Можно было бы и дальше излагать здесь основы теории прав человека. Однако лучше рассказать для Юлии Леонидовны историю. Однажды в Нижегородской области без вести пропала девушка Маша. Так как она была дочкой высокопоставленных родителей, расследование ее исчезновения было поставлено на контроль высокого начальства. Следствию удалось установить, что последним человеком, видевшим Машу, был сотрудник ГАИ Алексей Михеев. По его словам, он подвез девушку на собственной машине и высадил на одной из остановок в Нижнем Новгороде.

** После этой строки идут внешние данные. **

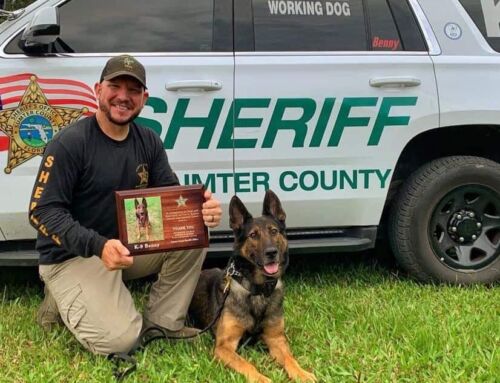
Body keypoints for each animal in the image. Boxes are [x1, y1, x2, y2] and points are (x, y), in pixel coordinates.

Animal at [189, 190, 314, 382]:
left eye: (274, 231)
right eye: (253, 235)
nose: (271, 253)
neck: (257, 290)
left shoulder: (276, 339)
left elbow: (290, 359)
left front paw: (302, 373)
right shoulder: (224, 347)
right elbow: (246, 364)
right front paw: (262, 379)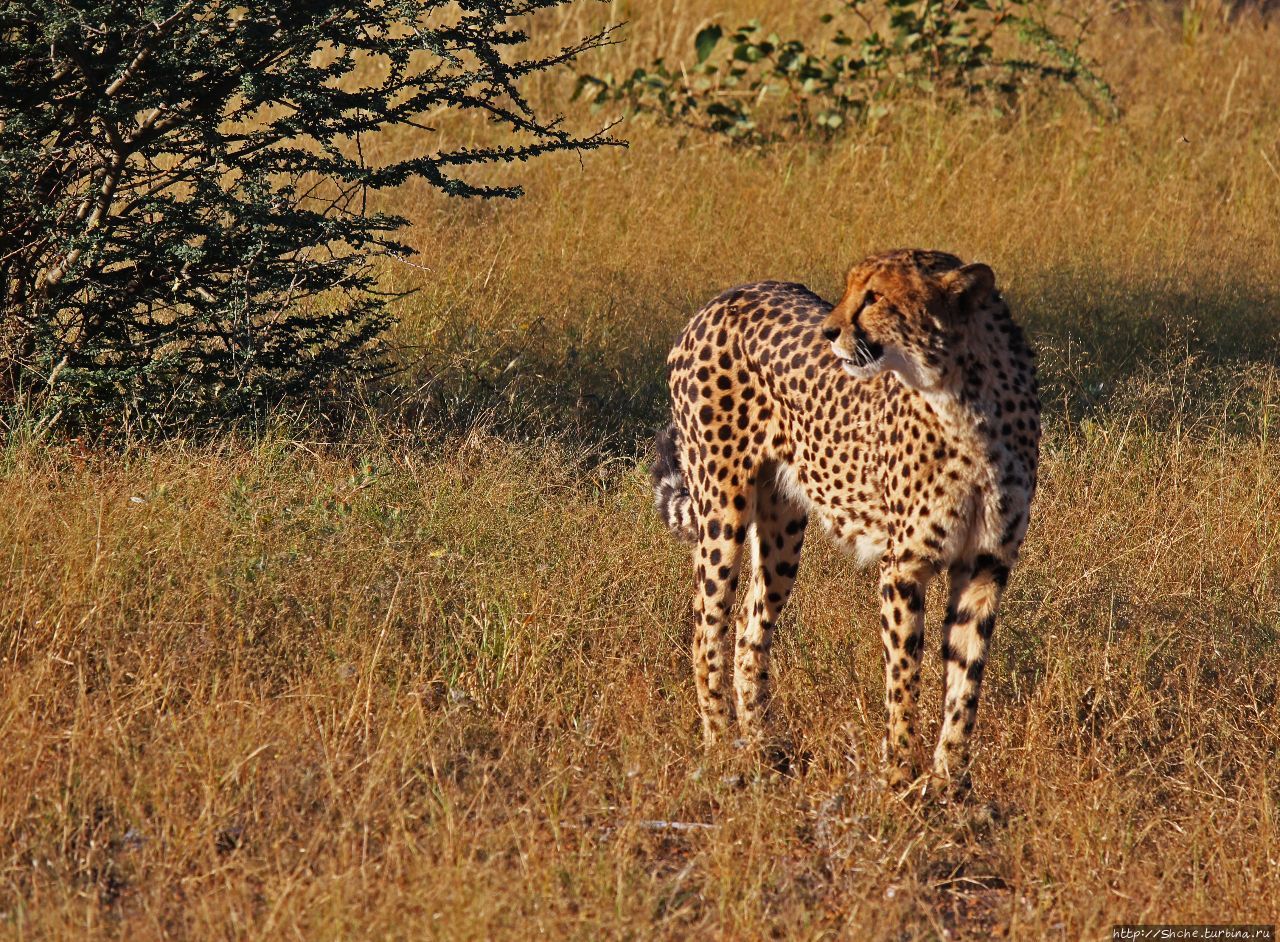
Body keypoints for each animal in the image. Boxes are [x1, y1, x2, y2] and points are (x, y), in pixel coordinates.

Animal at [650, 250, 1039, 793]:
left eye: (874, 296)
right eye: (852, 287)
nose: (830, 331)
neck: (967, 400)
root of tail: (723, 298)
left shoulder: (986, 565)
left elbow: (965, 683)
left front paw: (950, 783)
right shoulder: (904, 567)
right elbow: (903, 677)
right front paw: (900, 778)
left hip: (782, 528)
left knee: (750, 629)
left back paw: (765, 747)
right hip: (722, 512)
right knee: (706, 632)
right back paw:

Изучив некоторые оперативные данные, сотрудники милиции пришли к выводу, что Михеев изнасиловал и убил привлекательную молодую особу. Полагая, что на таких нелюдей, как Михеев, не распространяются никакие права и законы, Алексея стали пытать электрическим током, прикрепив к ушам провода. Вскоре он признался в убийстве и в куче других преступлений — существует написанная его рукой явка с повинной. Вот только место сокрытия трупа он достоверно указать не мог. Поэтому его продолжали пытать. В конце концов, не выдержав нечеловеческой боли, Алексей прямо в наручниках бросился в окно с третьего этажа прокуратуры. Он остался жив, но сломал позвоночник, упав спиной на коляску милицейского мотоцикла.
Когда Михеева доставили в больницу, врачам объяснили, что перед ними — выродок, маньяк и убийца детей. Поэтому со срочной операцией медики торопиться не стали, и Алексей на всю жизнь остался инвалидом, прикованным к коляске. А на следующий день девушка Маша пришла домой — живая и невредимая…
Детали этой истории — одного из первых дел Комитета против пыток, достижение справедливости по которому потребовало от нас семилетней работы — читатель может найти в Решении Европейского суда по делу «Михеев против России» Хотелось бы добавить, что вся эта «правозащитная слеза» нашла подтверждение также и в приговоре российского суда.
Мне бы хотелось посоветовать Юлии Латыниной и всем, кто полагает, что право на справедливый суд и на защиту от пыток распространяется только на хороших парней, представить себя в шкуре Михеева.
Игорь Каляпин.
Справка редакции:
Комитет против пыток — российская неправительственная организация, существующая с 2000 года и координирующая деятельность Сводной мобильной группы российских правозащитников в Чечне. За время свое деятельности Комитет провел проверку по 1303 жалобам о нарушении прав человека, установил 104 факта применения пыток и жестокого обращения, добился осуждения по обвинению в совершении уголовных преступлений 75 должностных лиц (в основном — сотрудников МВД), добился в национальных и международных судах присуждения компенсации жертвам в общем размере 19 168 740 рублей (из которых к настоящему времени выплачено 17 182 981). По жалобам юристов Комитета отменено 347 незаконных решений следственных органов и иных государственных учреждений. В Европейский суд по правам человека направлено 56 жалоб, по четырем из которых вынесены решения, признающие ответственность Российской Федерации за пытки и жестокое обращение; еще ряд дел находится в процессе коммуникации и рассмотрения Судом. В производстве юристов Комитета в настоящее время находится 241 дело общественного расследования.